The Federal Reserve is one of the most powerful institutions in the world. Yet, its board has been playing shorthanded since 2006.
The White House nominated two qualified and respected candidates to restore the central bank to its full seven-member strength. One is even a Republican. The poisonous environment on Capitol Hill makes their confirmation anything but certain. This time around, though, using the nomination process to settle scores in legislative horse-trading carries added risk to global financial markets.

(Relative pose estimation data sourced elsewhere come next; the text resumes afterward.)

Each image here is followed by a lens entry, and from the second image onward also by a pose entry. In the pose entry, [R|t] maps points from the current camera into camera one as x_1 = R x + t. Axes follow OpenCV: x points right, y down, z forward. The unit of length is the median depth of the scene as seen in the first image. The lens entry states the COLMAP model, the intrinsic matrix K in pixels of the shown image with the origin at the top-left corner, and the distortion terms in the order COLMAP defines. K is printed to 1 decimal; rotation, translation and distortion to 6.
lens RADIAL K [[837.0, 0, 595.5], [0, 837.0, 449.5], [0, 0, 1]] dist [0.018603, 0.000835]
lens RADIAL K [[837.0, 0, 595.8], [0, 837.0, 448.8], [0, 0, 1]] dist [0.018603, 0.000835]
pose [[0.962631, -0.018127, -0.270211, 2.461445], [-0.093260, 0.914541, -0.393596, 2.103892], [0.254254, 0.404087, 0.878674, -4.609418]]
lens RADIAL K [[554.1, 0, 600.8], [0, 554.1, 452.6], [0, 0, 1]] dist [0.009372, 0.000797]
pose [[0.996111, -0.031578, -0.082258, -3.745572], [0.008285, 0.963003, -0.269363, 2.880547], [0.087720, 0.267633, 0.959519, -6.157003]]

Though the Senate Banking Committee, which held a hearing on Tuesday, is expected to give Harvard University economist Jeremy Stein and private-equity executive Jerome Powell its nod as early as next week, the bipartisan pair still have to win over the full Senate. The last candidate — Nobel Prize-winning Peter Diamond — withdrew from the process in disgust after Republicans used his nomination to exact revenge on Democrats and to show the Fed, which many senators considered to be overly activist, who is boss. And, that was all before President Obama’s recess appointment of Richard Cordray to the controversial Consumer Finance Protection Bureau earlier this year.
If lawmakers fail to swiftly confirm Stein and Powell, they risk leaving the Fed understaffed until after the presidential election in November. That may not seem like a big deal, since Ben Bernanke has said the Fed expects to stand pat until 2014.